• **WHAT THE EXERCISE ASKS**
According to the conference abstract below, which inhibitors are routinely used to protect the active site of formate dehydrogenases from oxidative damage?
+++ PAGE EXTRACT
Poster Presentation 21st International Conference on Biological Inorganic Chemistry 2025

In vitro sulfuration of metal-dependent formate dehydrogenase from Rhodobacter capsulatus (#493)

Benjamin R Duffus 1 , Benedict J Elvers 2 , Christian Teutloff 3 , Carola Schulzke 2 , Silke Leimkühler 1
  1. Institute of Biology and Biochemistry, Department of Molecular Enzymology, University of Potsdam, Potsdam, Brandenburg, Germany
  2. Institute of Biochemistry, Department of Bioinorganic Chemistry, University of Greifswald, Greifswald, Mecklenburg-Vorpommern, Germany
  3. Institute of Experimental Physics, EPR Spectroscopy of Biological Systems, Freie Universität Berlin, Berlin, Germany

Metal-dependent formate dehydrogenases (FDHs) are of considerable interest as a bioinspired metalloenzyme target to efficiently reduce the greenhouse gas CO2 into the simplest carboxylic acid formic acid and its conjugate base formate as a portable energy carrier under physiological conditions. These enzymes harbor an active site sulfido ligand bound to the molybdenum or tungsten metal that is essential for the formate oxidation and CO2 reduction activity and contributes to the oxygen sensitivity of the enzyme, since the ligand is rapidly lost in the presence of O2. Inhibitors like azide or nitrate are routinely employed to protect the active site from oxidative damage. We have demonstrated unitary in vitro sulfido ligand incorporation to the active site bis metal-binding pterin guanine dinucleotide (bis-MGD) cofactor in FDH from Rhodobacter capsulatus, that completely reactivated the enzyme. Reductive treatment with either sulfide or bisulfite, or with sodium dithionite under weakly acidic conditions in the strict absence of O2 resulted in comparable enzymatic activity to FDH purified after heterologous expression in Escherichia coli. Confirmation of the inserted sulfido ligand was afforded by EPR spectroscopy of a MoV intermediate species associated with MoS6 coordination. Specific insertion of a 33S sulfido ligand to the bis-MGD Mo evidenced the chemical insertion of the sulfido ligand and confirmed its role to serve in defining the electronic character of the sulfurated bis-MGD MoV-SH state. These results provide an important benchmark by which targeted in vitro sulfuration can be applied in other enzymatic systems without an apparent association of maturation enzymes identified to biosynthetically install a sulfido ligand.
++++++
+++ ENTRIES PROVIDED
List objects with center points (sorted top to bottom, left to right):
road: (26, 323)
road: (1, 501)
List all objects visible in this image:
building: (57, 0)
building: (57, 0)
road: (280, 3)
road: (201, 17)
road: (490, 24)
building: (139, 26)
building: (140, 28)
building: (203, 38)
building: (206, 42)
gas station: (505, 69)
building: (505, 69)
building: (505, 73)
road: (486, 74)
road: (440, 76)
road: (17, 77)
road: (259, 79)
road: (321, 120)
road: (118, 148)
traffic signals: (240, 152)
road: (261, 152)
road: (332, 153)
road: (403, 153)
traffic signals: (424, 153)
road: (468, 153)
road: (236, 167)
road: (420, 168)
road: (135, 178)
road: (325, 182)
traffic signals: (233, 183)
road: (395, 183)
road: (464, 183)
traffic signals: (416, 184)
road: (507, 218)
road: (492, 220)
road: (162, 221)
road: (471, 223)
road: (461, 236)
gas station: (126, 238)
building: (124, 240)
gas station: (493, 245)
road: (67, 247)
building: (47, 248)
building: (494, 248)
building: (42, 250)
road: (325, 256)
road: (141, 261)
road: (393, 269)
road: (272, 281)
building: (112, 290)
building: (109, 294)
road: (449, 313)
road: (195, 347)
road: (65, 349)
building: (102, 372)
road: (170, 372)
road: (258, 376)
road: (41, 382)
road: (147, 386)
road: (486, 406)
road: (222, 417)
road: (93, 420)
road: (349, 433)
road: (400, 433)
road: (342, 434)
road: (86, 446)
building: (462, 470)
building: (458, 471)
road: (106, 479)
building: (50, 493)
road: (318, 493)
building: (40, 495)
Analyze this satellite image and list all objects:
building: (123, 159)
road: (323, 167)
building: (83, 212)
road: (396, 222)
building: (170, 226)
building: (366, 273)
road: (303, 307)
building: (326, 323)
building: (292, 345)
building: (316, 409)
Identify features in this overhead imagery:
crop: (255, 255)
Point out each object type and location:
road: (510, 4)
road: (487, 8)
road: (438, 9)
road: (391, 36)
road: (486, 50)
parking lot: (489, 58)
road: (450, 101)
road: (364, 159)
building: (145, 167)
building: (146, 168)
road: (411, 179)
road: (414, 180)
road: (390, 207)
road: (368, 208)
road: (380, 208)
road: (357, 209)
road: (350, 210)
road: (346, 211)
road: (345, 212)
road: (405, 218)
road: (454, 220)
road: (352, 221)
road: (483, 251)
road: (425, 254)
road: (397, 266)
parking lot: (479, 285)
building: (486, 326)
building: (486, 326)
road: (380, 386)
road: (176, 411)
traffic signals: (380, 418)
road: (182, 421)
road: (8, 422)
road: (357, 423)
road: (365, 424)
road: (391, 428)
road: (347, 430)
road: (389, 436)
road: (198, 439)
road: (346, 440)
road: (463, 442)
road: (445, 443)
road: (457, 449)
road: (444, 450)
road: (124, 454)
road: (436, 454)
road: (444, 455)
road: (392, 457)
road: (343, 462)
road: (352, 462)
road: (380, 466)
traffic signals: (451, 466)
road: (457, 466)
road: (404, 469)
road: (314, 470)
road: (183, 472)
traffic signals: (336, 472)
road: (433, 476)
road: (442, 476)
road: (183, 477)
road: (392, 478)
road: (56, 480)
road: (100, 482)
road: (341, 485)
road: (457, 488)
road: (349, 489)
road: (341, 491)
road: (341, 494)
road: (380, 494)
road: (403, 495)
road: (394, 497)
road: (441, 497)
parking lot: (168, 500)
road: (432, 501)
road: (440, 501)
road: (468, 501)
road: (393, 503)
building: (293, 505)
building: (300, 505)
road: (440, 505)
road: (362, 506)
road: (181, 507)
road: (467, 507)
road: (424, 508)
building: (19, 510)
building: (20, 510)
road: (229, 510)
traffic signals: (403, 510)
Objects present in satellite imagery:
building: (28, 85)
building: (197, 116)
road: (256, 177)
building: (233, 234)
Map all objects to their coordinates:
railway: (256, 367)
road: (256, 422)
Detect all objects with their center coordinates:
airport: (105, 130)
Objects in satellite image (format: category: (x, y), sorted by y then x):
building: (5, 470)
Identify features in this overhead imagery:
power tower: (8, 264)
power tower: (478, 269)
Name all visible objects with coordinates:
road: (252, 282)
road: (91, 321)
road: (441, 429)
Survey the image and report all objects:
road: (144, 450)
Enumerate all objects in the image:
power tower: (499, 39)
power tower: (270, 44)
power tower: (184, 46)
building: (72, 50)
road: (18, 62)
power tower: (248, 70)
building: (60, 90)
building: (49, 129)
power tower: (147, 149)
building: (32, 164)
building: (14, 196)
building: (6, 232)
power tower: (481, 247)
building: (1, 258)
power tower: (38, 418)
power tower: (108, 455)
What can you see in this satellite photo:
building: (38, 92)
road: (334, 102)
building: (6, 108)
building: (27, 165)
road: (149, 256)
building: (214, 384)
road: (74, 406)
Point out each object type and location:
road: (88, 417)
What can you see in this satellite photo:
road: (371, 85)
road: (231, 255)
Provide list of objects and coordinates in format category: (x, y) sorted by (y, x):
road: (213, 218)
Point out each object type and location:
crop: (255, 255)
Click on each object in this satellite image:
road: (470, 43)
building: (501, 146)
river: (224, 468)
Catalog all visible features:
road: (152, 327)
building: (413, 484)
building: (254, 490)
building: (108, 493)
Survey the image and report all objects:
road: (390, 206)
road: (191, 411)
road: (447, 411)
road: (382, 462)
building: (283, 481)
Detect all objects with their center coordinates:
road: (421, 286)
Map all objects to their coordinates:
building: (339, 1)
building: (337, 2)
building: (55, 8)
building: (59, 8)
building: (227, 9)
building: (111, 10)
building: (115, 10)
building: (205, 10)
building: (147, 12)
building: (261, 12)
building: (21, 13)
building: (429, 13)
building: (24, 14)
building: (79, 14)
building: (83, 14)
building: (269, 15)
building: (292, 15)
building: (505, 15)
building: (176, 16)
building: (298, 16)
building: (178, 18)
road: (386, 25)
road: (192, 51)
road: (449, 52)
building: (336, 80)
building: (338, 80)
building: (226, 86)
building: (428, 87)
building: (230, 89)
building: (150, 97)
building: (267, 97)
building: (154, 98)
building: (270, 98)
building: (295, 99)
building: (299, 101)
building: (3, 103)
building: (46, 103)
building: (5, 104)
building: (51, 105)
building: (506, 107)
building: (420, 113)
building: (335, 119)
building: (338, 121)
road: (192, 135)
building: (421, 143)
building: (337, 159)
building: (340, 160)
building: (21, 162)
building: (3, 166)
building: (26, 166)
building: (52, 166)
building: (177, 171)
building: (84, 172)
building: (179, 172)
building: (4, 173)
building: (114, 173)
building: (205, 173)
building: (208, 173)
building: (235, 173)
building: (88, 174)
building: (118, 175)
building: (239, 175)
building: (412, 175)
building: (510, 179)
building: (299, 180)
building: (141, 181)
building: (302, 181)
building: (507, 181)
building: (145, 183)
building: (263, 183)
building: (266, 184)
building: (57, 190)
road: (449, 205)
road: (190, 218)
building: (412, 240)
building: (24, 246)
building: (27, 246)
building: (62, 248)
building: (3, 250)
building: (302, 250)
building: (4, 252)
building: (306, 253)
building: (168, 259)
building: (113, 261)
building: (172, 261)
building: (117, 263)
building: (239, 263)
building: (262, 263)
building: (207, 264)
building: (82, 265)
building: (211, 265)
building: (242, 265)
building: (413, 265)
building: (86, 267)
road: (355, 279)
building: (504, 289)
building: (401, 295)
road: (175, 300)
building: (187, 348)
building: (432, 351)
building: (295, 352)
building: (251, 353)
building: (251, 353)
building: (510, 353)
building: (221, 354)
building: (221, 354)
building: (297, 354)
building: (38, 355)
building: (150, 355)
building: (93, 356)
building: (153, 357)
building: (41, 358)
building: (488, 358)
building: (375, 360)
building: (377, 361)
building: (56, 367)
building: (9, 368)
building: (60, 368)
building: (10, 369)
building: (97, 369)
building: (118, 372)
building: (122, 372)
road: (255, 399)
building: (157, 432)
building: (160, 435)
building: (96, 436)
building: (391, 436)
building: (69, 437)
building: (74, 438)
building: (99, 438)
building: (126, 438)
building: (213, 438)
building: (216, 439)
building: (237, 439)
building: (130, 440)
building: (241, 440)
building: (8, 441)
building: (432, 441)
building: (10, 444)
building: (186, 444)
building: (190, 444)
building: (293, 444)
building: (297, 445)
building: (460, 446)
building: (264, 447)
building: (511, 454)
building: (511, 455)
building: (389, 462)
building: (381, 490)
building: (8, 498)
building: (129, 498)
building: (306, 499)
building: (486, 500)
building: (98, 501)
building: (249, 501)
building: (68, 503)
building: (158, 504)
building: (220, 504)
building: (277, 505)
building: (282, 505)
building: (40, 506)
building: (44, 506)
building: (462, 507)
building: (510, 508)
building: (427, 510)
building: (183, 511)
++++++
• **WRITTEN SOLUTION**
Azide or nitrate.